Crossposted from mathbabe.org. The views expressed below are those of Cathy O’Neil.
As Rortybomb reported yesterday on the Roosevelt Institute blog (hat tip Adam Obeng), a recent paper written by Thomas Herndon, Michael Ash, and Robert Pollin looked into replicating the results of a economics paper originally written by Carmen Reinhart and Kenneth Rogoff entitled Growth in a Time of Debt.
The original Reinhart and Rogoff paper had concluded that public debt loads greater than 90 percent of GDP consistently reduce GDP growth, a “fact” which has been widely used. However, the more recent paper finds problems. Here’s the abstract:
Herndon, Ash and Pollin replicate Reinhart and Rogoff and find that coding errors, selective exclusion of available data, and unconventional weighting of summary statistics lead to serious errors that inaccurately represent the relationship between public debt and GDP growth among 20 advanced economies in the post-war period. They find that when properly calculated, the average real GDP growth rate for countries carrying a public-debt-to-GDP ratio of over 90 percent is actually 2.2 percent, not -0:1 percent as published in Reinhart and Rogoff. That is, contrary to RR, average GDP growth at public debt/GDP ratios over 90 percent is not dramatically different than when debt/GDP ratios are lower.
The authors also show how the relationship between public debt and GDP growth varies significantly by time period and country. Overall, the evidence we review contradicts Reinhart and Rogoff’s claim to have identified an important stylized fact, that public debt loads greater than 90 percent of GDP consistently reduce GDP growth.
A few comments.
1) We should always have the data and code for published results.
The way the authors Herndon, Ash and Pollin managed to replicate the results was that they personally requested the excel spreadsheets from Reinhart and Rogoff. Given how politically useful and important this result has been (see Rortybomb’s explanation of this), it’s kind of a miracle that they released the spreadsheet. Indeed that’s the best part of this story from a scientific viewpoint.
2) The data and code should be open source.
One cool thing is that now you can actually download the data – there’s a link at the bottom of this page. I did this and was happy to have a bunch of csv files and some (open source) R code which presumably recovers the excel spreadsheet mistakes. I also found some .dta files, which seems like Stata proprietary file types, which is annoying, but then I googled and it seems like you can use R to turn .dta files into csv files. It’s still weird that they wrote code in R but saved files in Stata.
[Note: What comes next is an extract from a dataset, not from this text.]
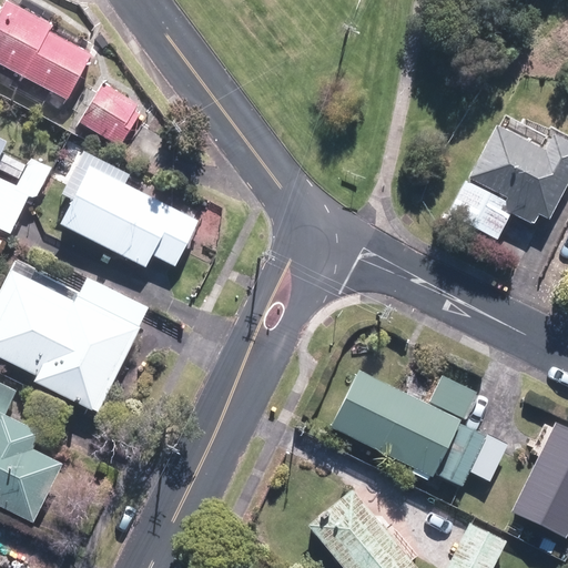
[(0,11),(0,63),(68,100),(92,54),(49,31),(52,24),(6,1),(0,11)]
3) These mistakes are easy to make and they’re mostly not considered mistakes.
Let’s talk about the “mistakes” the authors found. First, they’re excluding certain time periods for certain countries, specifically right after World War II. Second, they chose certain “non-standard” weightings for the various countries they considered. Finally, they accidentally excluded certain rows from their calculation.
Only that last one is considered a mistake by modelers. The others are modeling choices, and they happen all the time. Indeed it’s impossible not to make such choices. Who’s to say that you have to use standard country weightings? Why? How much data do you actually need to consider? Why?
[Aside: I'm sure there are proprietary trading models running right now in hedge funds that anticipate how other people weight countries in standard ways and betting accordingly. In that sense, using standard weightings might be a stupid thing to do. But in any case validating a weighting scheme is extremely difficult. In the end you're trying to decide how much various countries matter in a certain light, and the answer is often that your country matters the most to you.]
4) We need to actually consider other modeling possibilities.
It’s not a surprise, to economists anyway, that after you include more post-WWII years of data, which we all know to be high debt and high growth years worldwide, you get a substantively different answer. Excluding these data points is just as much a political decision as a modeling decision.
In the end the only reasonable way to proceed is to describe your choices, and your reasoning, and the result, but also consider other “reasonable” choices and report the results there too. And if you don’t like the answer, or don’t want to do the work, at the very least you need to provide your code and data and let other people check how your result changes with different “reasonable” choices.
Once the community of economists (and other data-centric fields) starts doing this, we will all realize that our so-called “objective results” utterly depend on such modeling decisions, and are about as variable as our own opinions.
5) And this is an easy model.
Think about how many modeling decisions and errors are in more complicated models!